‘The Kid Before The Mirror’
© Joe Canning 2016. All Rights Reserved.
I’ve never felt important, always was the clown; I sang
a song for sixpence once when auntie Kath came round.
Too shy to stand in front of them I stood in our side room,
my trembling voice it offered up, “From here to there to you’.
I earned that silver ‘tanner’ and they all applauded loud
That little boost of confidence matured this bashful child.
I dreamed of fame and fortune, green grass and life of joy,
I’d stand before the wardrobe mirror and belt out Danny Boy.
Sometimes my brothers caught me in an Elvis Presley pose,
half way through my ‘Blue suede shoes,’ ‘Fever’ or ‘The Rose’.
They’d laugh at Granny’s balding broom I used as my guitar,
I told them all to “sling their hooks!,” convinced I’d be a star.
Before that wardrobe mirror, I honed my showbiz skills,
I dreamed of Nashville, Hollywood and a house in Beverly Hills.
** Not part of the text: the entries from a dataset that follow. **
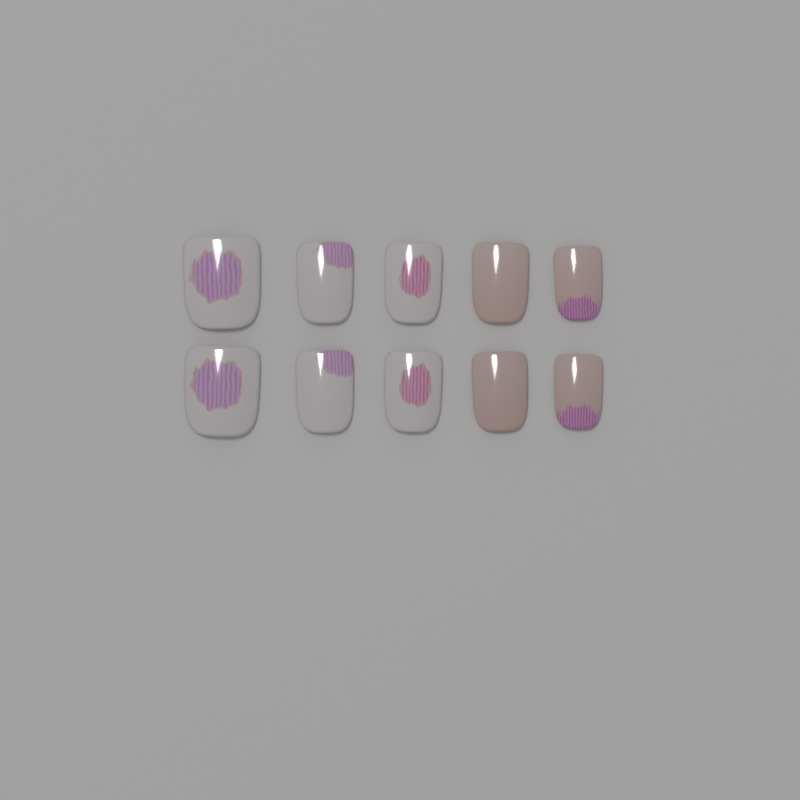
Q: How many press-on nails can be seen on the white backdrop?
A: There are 10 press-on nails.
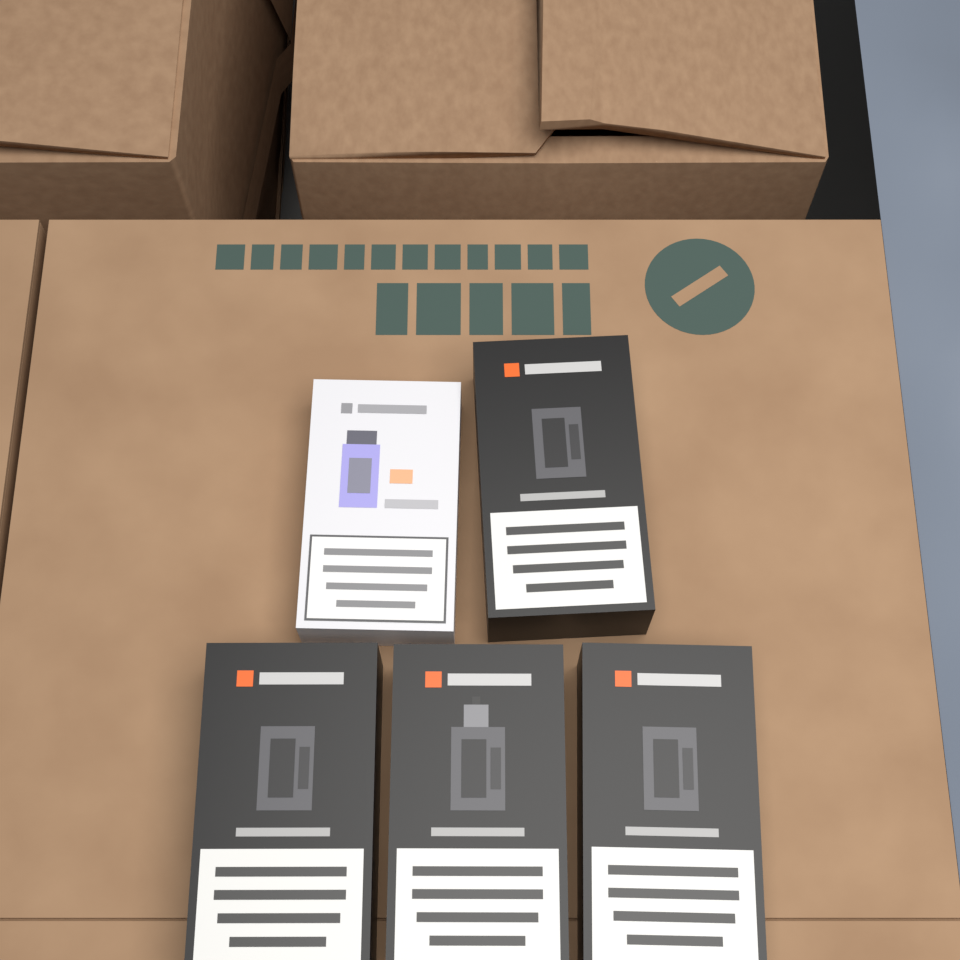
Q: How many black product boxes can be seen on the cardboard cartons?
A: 4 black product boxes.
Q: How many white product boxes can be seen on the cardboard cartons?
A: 1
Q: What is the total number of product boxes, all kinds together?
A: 5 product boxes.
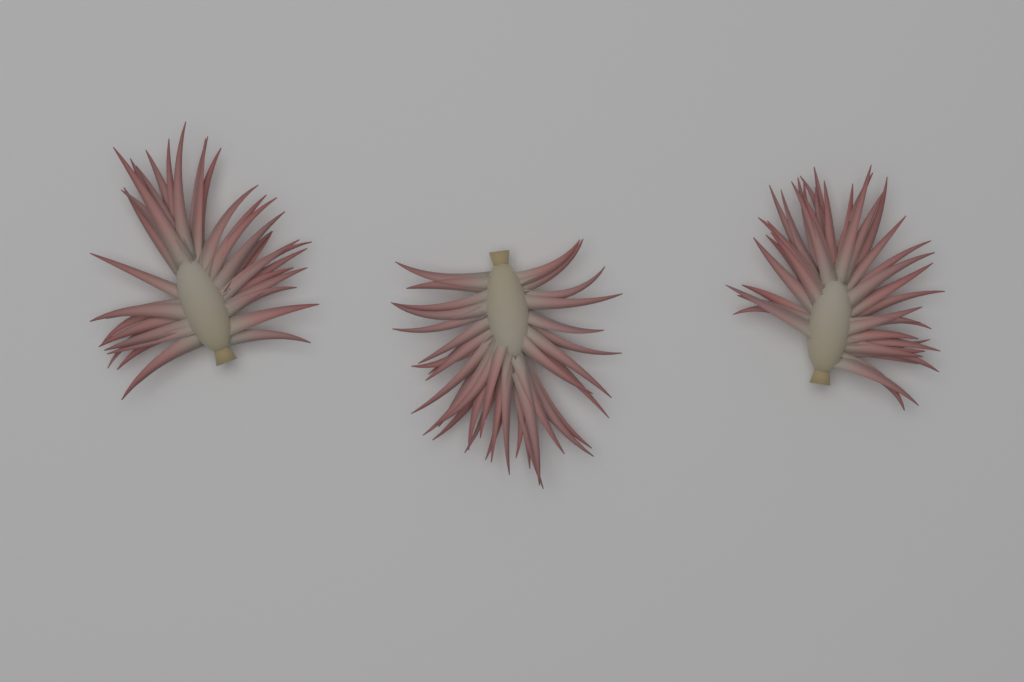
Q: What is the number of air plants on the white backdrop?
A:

I kept up my rehearsing and increased my repertoire,
and took part in a talent show in Seamus Kirk’s wee bar.
There were six contestants singing, including my good self,
a badly shaking nervous wreck away out of my depth.
I finished sixth, forgot the words, when half way through the song,
Deflated and defeated there, I swore I’d soldier on.
At the tender age of seventeen I bought my first guitar,
I learned three chords and some new songs about the Vietnam war,
’twas then I thought of writing stuff to further my career,
and so the roundabout it turned for another twenty years.
I wrote throughout the troubled times that savaged my dear land,
those days of bombs and bullets that left a million scars.
I wrote of laughter, wrote of tears, learned to cry and curse,
and then I penned some happy poems when Ireland passed the worse.
That old broom that I practised on, that I used as my guitar,
before the antique mirror in my dear old gran’s boudoir,
it was my springboard back then in our cottage in the north,
so too that silver sixpence from my Aunty Kathleen’s purse.
I never got to Hollywood, no house in Beverly hills,
Been blessed to never know the pain celebrity instills,
It’s just been local bars for me, a few bucks now and then,
and life’s been good just jotting down a few words with my pen.
I sing my songs and read my lines but I’ve never closed dream’s lid,
I’m thankful for the ones I love and the laughter of my kids.
I feel that I’m a millionaire that sails life’s happy river,
but forever I will always be, that kid before the mirror.